Copies of Dr. Perry’s latest book, Breathe, will be available for purchase and signing following her lecture.

The event is co-sponsored by the College of Arts and Sciences, Peace and Justice Studies program, Philosophy Department, Politics Department, History Department, English Department, MFA in Creative Writing program, Visual and Performing Arts Department, Pre-Law Program, Honors Program, American Studies Program, the Office of Student Diversity and Multicultural Affairs, and the Sociology and Anthropology Department. For more information contact Dr. Sealey at ksealey@fairfield.edu or Dr. Garvey at JKGarvey@fairfield.edu.

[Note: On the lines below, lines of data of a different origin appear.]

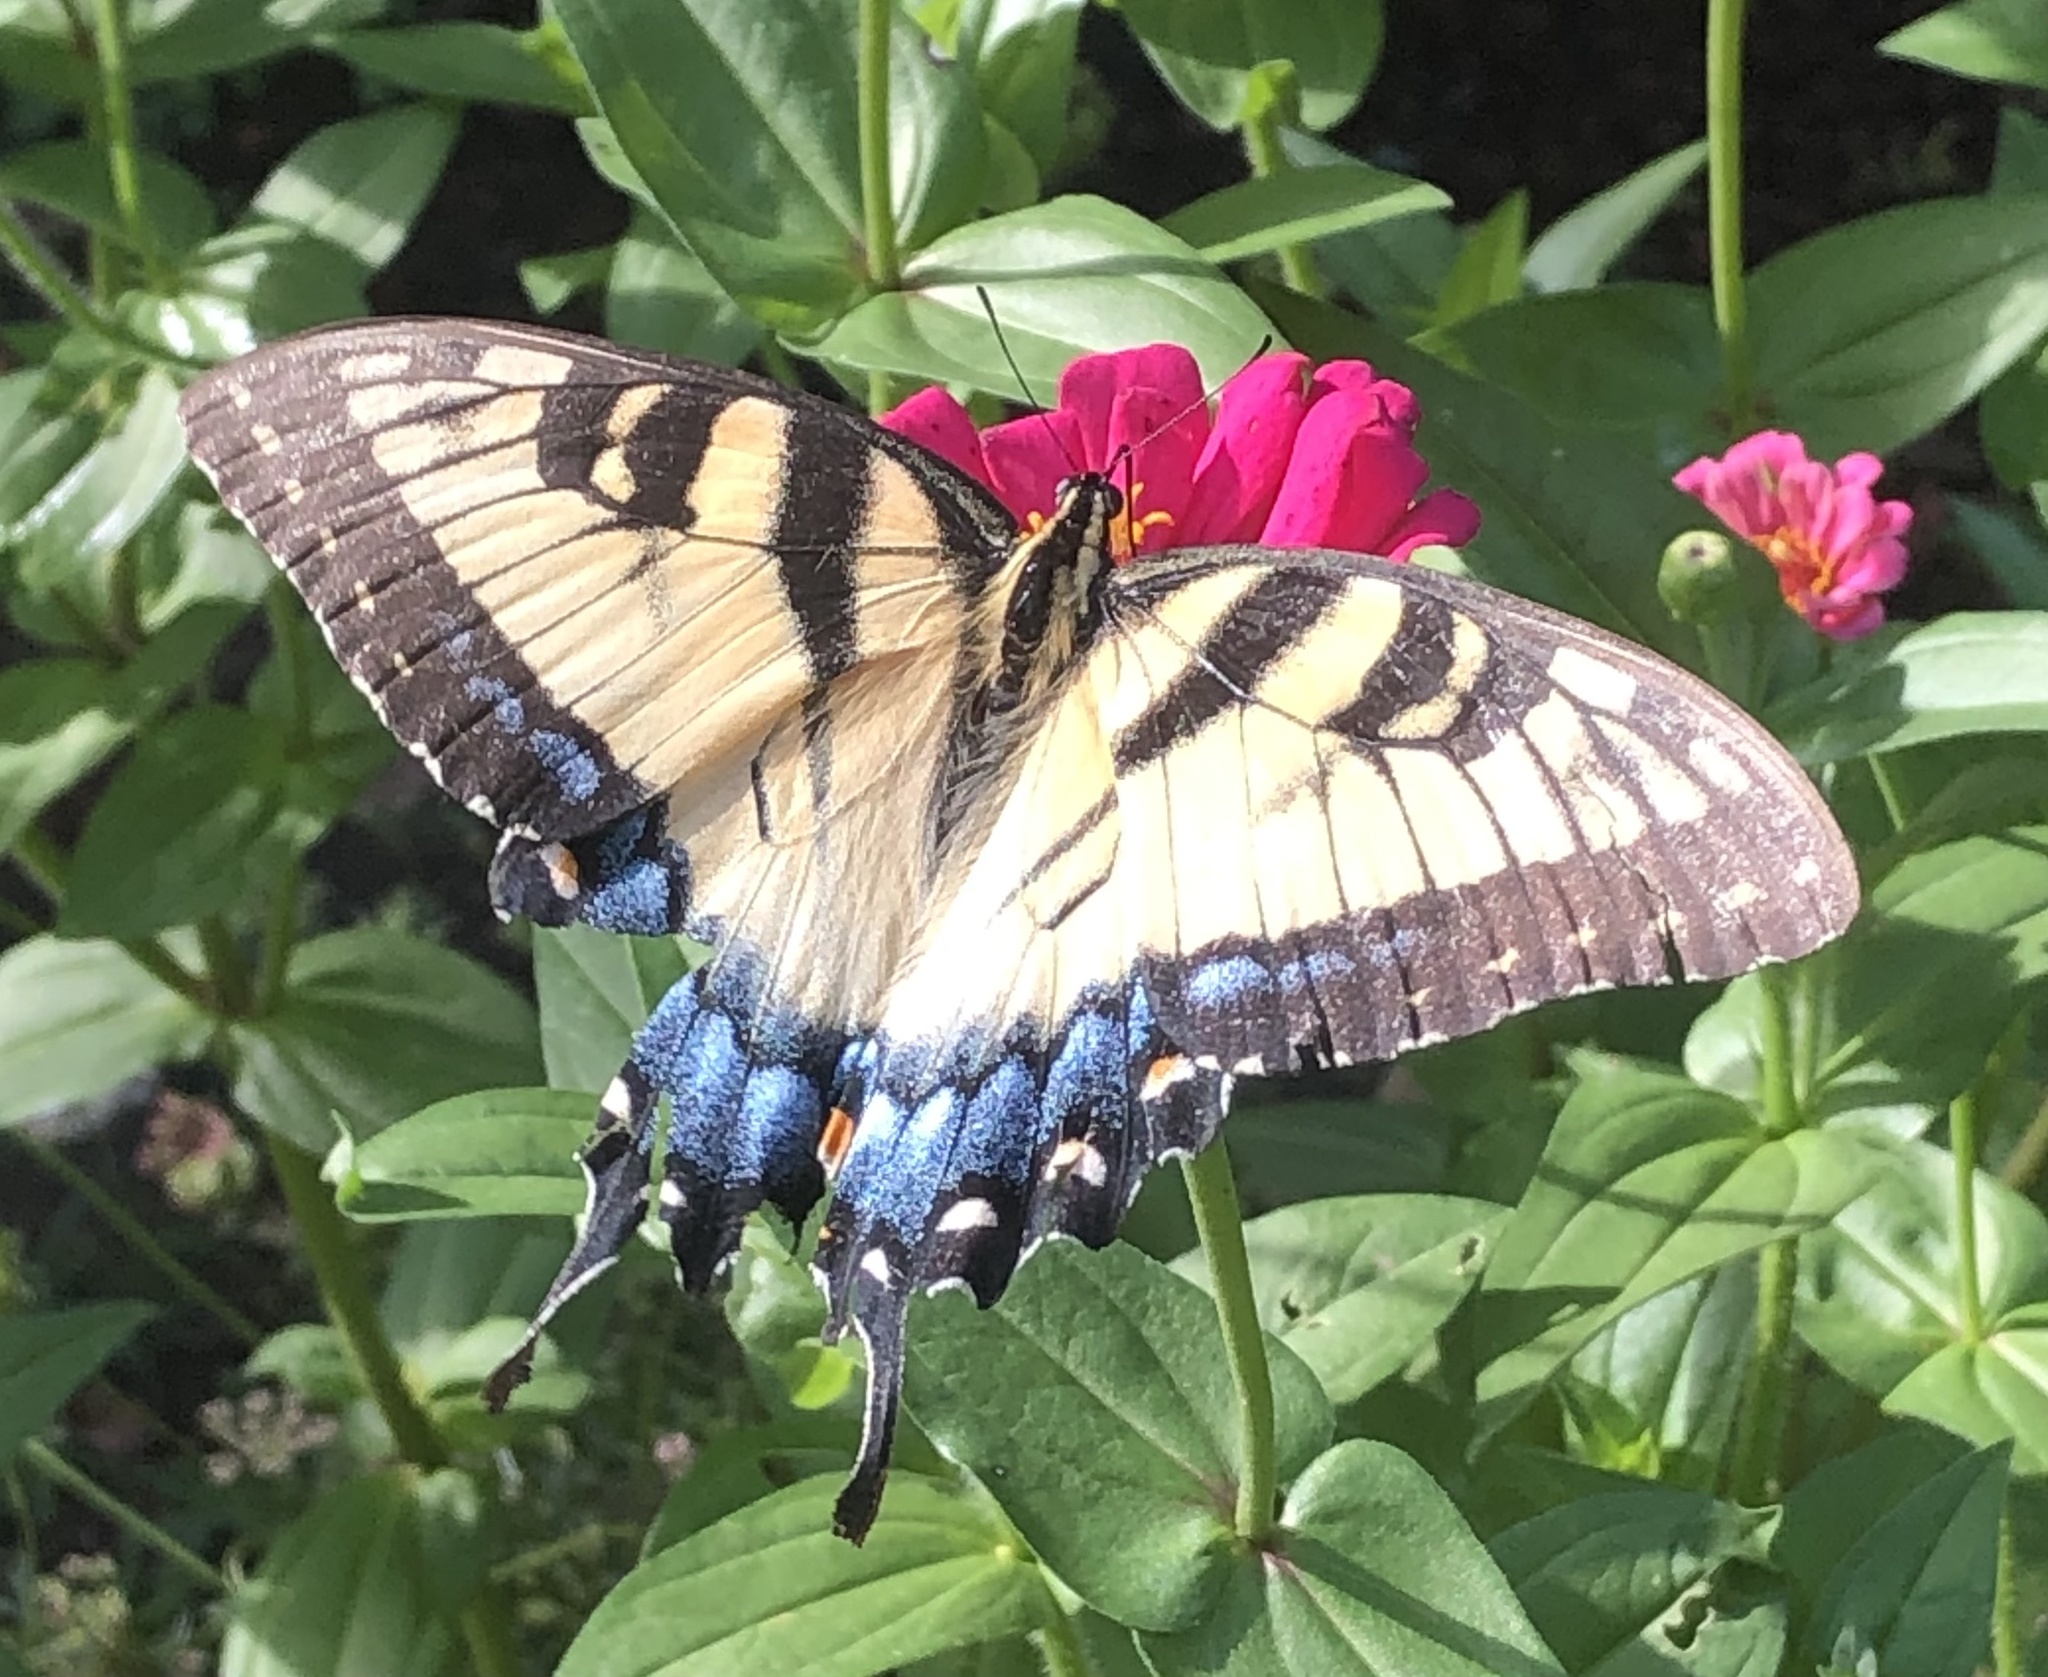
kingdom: Animalia
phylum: Arthropoda
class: Insecta
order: Lepidoptera
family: Papilionidae
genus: Papilio
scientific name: Papilio glaucus
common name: Tiger swallowtail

“We Who Believe in Freedom: From Analysis to Action" featuring Imani Perry

Date: Monday, March 23, 2020
Time: 6 p.m.
Location: Fairfield University Aloysius P. Kelley, S.J., Center

Additional Details:

Dr. Perry’s keynote will draw from two of her acclaimed monographs, Vexy Thing: On Gender and Liberation  and More Beautiful and More Terrible: The Embrace and Transcendence of Racial Inequality in the United States, to bring complicated and timely issues of race and gender to the foreground of interdisciplinary exploration. The event is free and open to the public.